Making the Linux flow classifier tunnel aware

Flow Classifier

The Linux kernel has many different tools for managing traffic. One of them is the flow classifier which allows the user to configure which fields of the packet headers should be used to create a hash which is then used to identify flows and manage them. For example, if the user selects src,dst,proto,proto-src,proto-dst they get a unique value for each flow (within the limits of the hash). Alternatively, using only src as the key will result in all flows being grouped by the source IP address.

The Problem

Below is a slightly simplified version of my home network.

Figure 1: Simplified home network

All of the traffic, both IPv4 and IPv6, is tunnelled through a Linux router which lives at my service provider. The reason for this complicated setup is that it gives me control of the traffic in both the upstream and downstream. By shaping the traffic to just below the maximum rate in each direction I am able to avoid Bufferbloat problems and prioritize latency sensitive traffic such as SSH, DNS and Vonage. Especially under load, my QoS scripts make marked difference in how fast the Internet feels.

The multiple tunnels present a problem for implementing my QoS scheme because from the perspective of the underlying interface there are only two flows on the network. One for the IP-IP tunnel and one for the IP-IPv6 tunnel. A work around I used for a while was to apply the QoS rules to the IP-IP tunnel interface because that’s where the bulk of the traffic flows. However, this meant that IPv6 traffic was not properly controlled and any time I had a significant amount of IPv6 traffic I lost all the advantages of my QoS scheme.

To solve this properly I needed a way to look into the tunnels in order to identify the inner network flows. So I’ve extended the flow classifier with the keys in the following table. IP-IP, IP-IPv6, IPv6-IP and IPv6-IPv6 tunnels are supported.

Key Description
tunnel-src Extract the source IP from the inner header
tunnel-dst Extract the destination IP from the inner header
tunnel-proto Extract the protocol from the inner header
tunnel-proto-src Extract the transport protocol source port from the inner header
tunnel-proto-dst Extract the transport protocol destination port from the inner header

 Results

In order to validate that this works I started a couple SCP uploads to max the upstream bandwidth and then ran ping-exp to measure the latency. At the start of the test the flow classifier keys were src,dst,proto,proto-src,proto-dst. Approximately half way through I changed the keys to src,dst,proto,proto-src,proto-dst,tunnel-src,tunnel-dst,tunnel-proto,tunnel-proto-src,tunnel-proto-dst. The advantage of keeping the non-tunnel keys is that any traffic created by the router itself is still classified properly. Here is the tc script I used. You can see the results of this test in the figure 2 below.

Dataset items
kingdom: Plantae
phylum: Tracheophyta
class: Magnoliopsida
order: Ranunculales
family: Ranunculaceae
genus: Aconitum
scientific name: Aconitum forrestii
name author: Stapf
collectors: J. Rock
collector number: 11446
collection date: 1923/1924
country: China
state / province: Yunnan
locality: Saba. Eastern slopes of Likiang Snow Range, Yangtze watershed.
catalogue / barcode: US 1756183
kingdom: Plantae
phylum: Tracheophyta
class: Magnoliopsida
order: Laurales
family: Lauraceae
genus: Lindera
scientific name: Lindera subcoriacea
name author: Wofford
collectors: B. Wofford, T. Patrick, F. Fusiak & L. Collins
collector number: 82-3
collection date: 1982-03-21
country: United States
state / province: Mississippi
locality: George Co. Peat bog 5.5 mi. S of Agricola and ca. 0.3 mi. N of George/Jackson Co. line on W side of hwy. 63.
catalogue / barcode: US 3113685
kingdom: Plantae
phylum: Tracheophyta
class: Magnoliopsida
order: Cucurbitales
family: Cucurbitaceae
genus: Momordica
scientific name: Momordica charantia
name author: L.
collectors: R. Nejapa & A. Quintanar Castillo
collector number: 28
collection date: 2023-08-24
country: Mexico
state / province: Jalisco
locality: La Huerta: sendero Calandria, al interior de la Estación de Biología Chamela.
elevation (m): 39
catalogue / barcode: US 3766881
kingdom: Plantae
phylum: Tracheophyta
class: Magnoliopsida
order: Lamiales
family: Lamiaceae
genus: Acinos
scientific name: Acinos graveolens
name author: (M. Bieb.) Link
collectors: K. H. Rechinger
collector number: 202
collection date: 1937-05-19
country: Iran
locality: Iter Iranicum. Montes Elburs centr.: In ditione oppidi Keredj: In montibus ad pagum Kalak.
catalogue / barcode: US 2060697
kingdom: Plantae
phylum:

◆ **EXERCISE BRIEF**
Say whether each statement agrees with the article on the Linux flow classifier, answering yes or no and quoting the words of the article that decide it: (a) The new tunnel keys support IPv6-IPv6 tunnels. (b) The earlier workaround applied the QoS rules to the IP-IPv6 tunnel interface. (c) The validation test used SCP downloads to max out the bandwidth.

◆ **RESULT FOR THIS EXERCISE**
(a) Yes: "IP-IP, IP-IPv6, IPv6-IP and IPv6-IPv6 tunnels are supported."
(b) No: "apply the QoS rules to the IP-IP tunnel interface"
(c) No: "I started a couple SCP uploads to max the upstream bandwidth"